# WHAT YOU ARE ASKED TO DO
Among the entries, how many lines hold the word "Epicenter"? Respond with that number only.

# RECORDS SHOWN
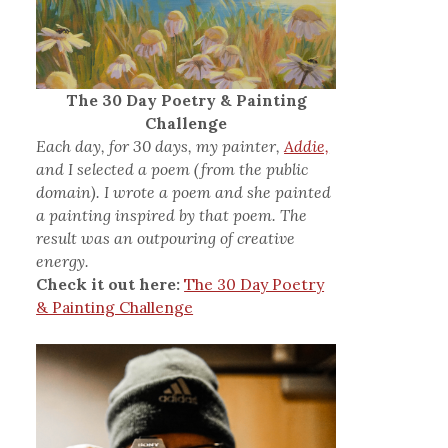
The 30 Day Poetry & Painting
Challenge
Each day, for 30 days, my painter,
Addie,
and I selected a poem (from the public
domain). I wrote a poem and she painted
a painting inspired by that poem. The
result was an outpouring of creative
energy.
Check it out here:
The 30 Day Poetry
& Painting Challenge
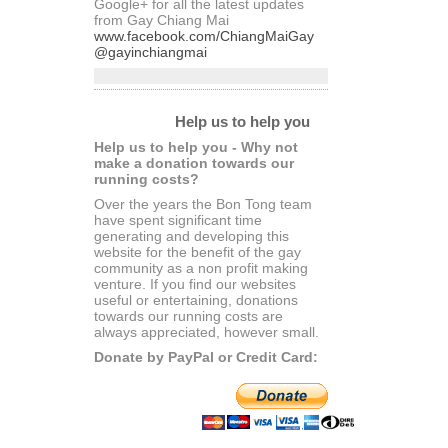
Google+ for all the latest updates
from Gay Chiang Mai
www.facebook.com/ChiangMaiGay
@gayinchiangmai
Help us to help you
Help us to help you - Why not
make a donation towards our
running costs?
Over the years the Bon Tong team
have spent significant time
generating and developing this
website for the benefit of the gay
community as a non profit making
venture. If you find our websites
useful or entertaining, donations
towards our running costs are
always appreciated, however small.
Donate by PayPal or Credit Card:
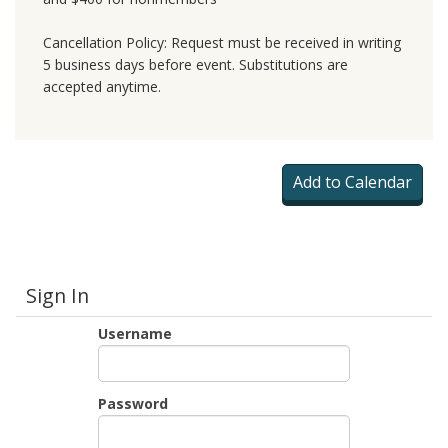
Cancellation Policy: Request must be received in writing
5 business days before event. Substitutions are
accepted anytime.
Sign In
Username
Password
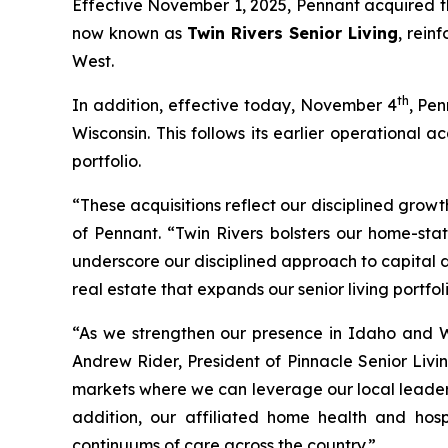
Effective November 1, 2025, Pennant acquired th
now known as
Twin Rivers Senior Living
, rein
West.
th
In addition, effective today, November 4
, Pen
Wisconsin. This follows its earlier operational
portfolio.
“These acquisitions reflect our disciplined growt
of Pennant. “Twin Rivers bolsters our home-sta
underscore our disciplined approach to capital 
real estate that expands our senior living portfoli
“As we strengthen our presence in Idaho and W
Andrew Rider, President of Pinnacle Senior Livin
markets where we can leverage our local leaders
addition, our affiliated home health and hosp
continuums of care across the country.”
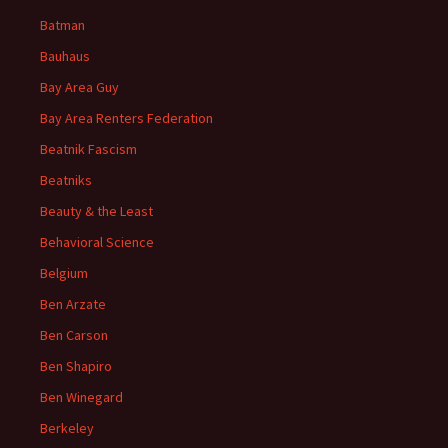
Batman
Bauhaus
Bay Area Guy
Bay Area Renters Federation
Beatnik Fascism
Beatniks
Beauty & the Least
Behavioral Science
Belgium
Ben Arzate
Ben Carson
Ben Shapiro
Ben Winegard
Berkeley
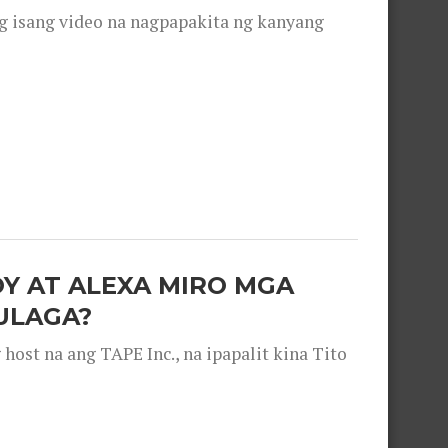
g isang video na nagpapakita ng kanyang
OY AT ALEXA MIRO MGA
ULAGA?
ost na ang TAPE Inc., na ipapalit kina Tito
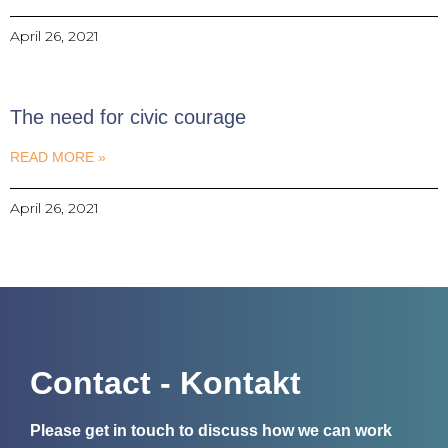
April 26, 2021
The need for civic courage
READ MORE »
April 26, 2021
Contact - Kontakt
Please get in touch to discuss how we can work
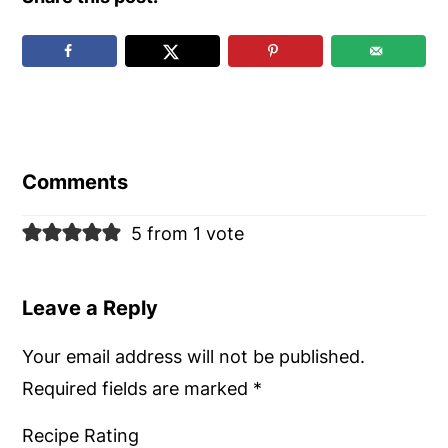
Reader
Interactions
Comments
5 from 1 vote
Leave a Reply
Your email address will not be published.
Required fields are marked
*
Recipe Rating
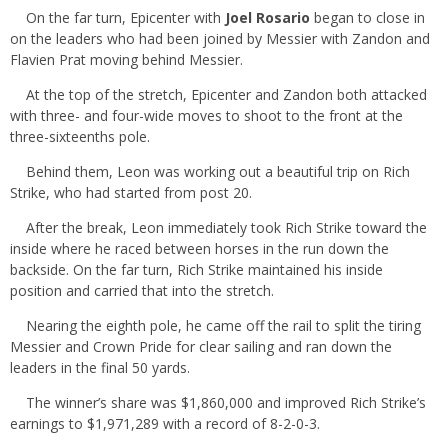
On the far turn, Epicenter with
Joel Rosario
began to close in
on the leaders who had been joined by Messier with Zandon and
Flavien Prat moving behind Messier.
At the top of the stretch, Epicenter and Zandon both attacked
with three- and four-wide moves to shoot to the front at the
three-sixteenths pole.
Behind them, Leon was working out a beautiful trip on Rich
Strike, who had started from post 20.
After the break, Leon immediately took Rich Strike toward the
inside where he raced between horses in the run down the
backside. On the far turn, Rich Strike maintained his inside
position and carried that into the stretch.
Nearing the eighth pole, he came off the rail to split the tiring
Messier and Crown Pride for clear sailing and ran down the
leaders in the final 50 yards.
The winner’s share was $1,860,000 and improved Rich Strike’s
earnings to $1,971,289 with a record of 8-2-0-3.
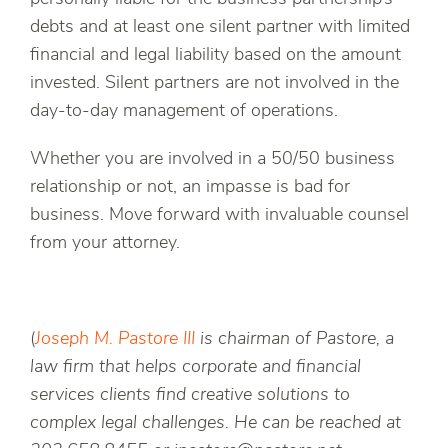
debts and at least one silent partner with limited
financial and legal liability based on the amount
invested. Silent partners are not involved in the
day-to-day management of operations.
Whether you are involved in a 50/50 business
relationship or not, an impasse is bad for
business. Move forward with invaluable counsel
from your attorney.
(
Joseph M. Pastore III
is chairman of Pastore, a
law firm that helps corporate and financial
services clients find creative solutions to
complex legal challenges. He can be reached at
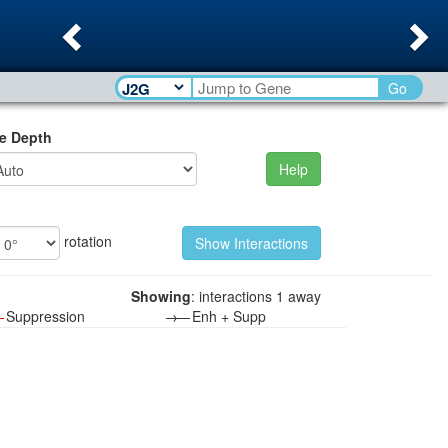
Previous
Ne
Go
e Depth
Help
rotation
Showing
: interactions 1 away
—
Suppression
→—
Enh + Supp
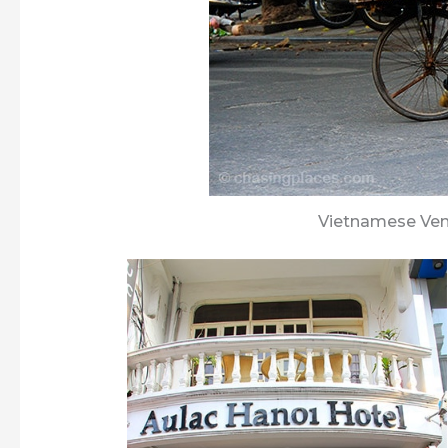
Vietnamese Vend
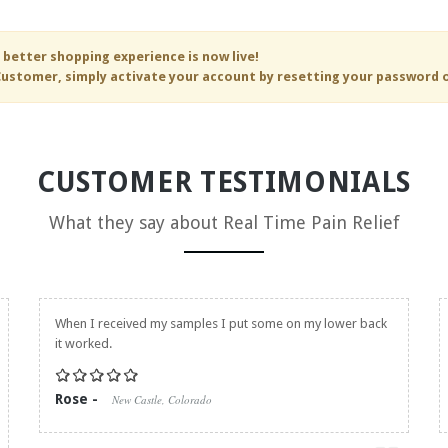
 better shopping experience is now live!
ustomer, simply activate your account by resetting your password 
CUSTOMER TESTIMONIALS
What they say about
Real Time Pain Relief
When I received my samples I put some on my lower back
it worked.
Rose -
New Castle, Colorado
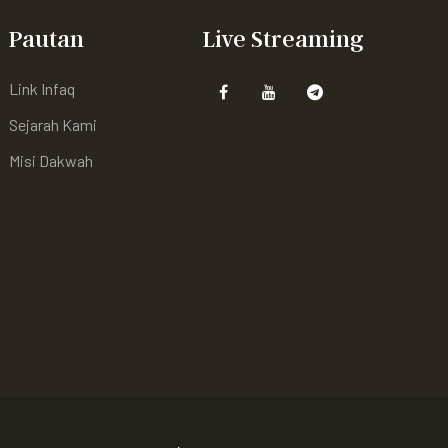
Pautan
Live Streaming
Link Infaq
Sejarah Kami
Misi Dakwah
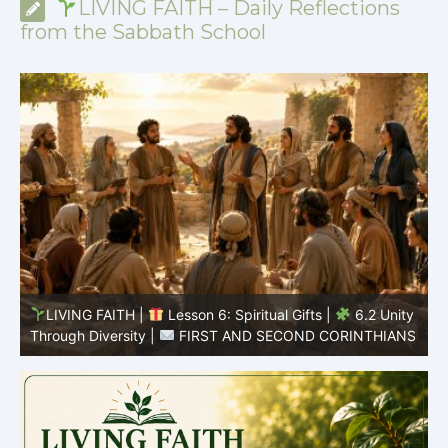
LIVING FAITH – Daily Reflections
from the Sabbath School
y
LIVING FAITH |
Lesson 6: Spiritual Gifts |
6.1 A
S
Variety of Gifts |
FIRST AND SECOND CORINTHIANS
5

# REPLY TO THE TASK
2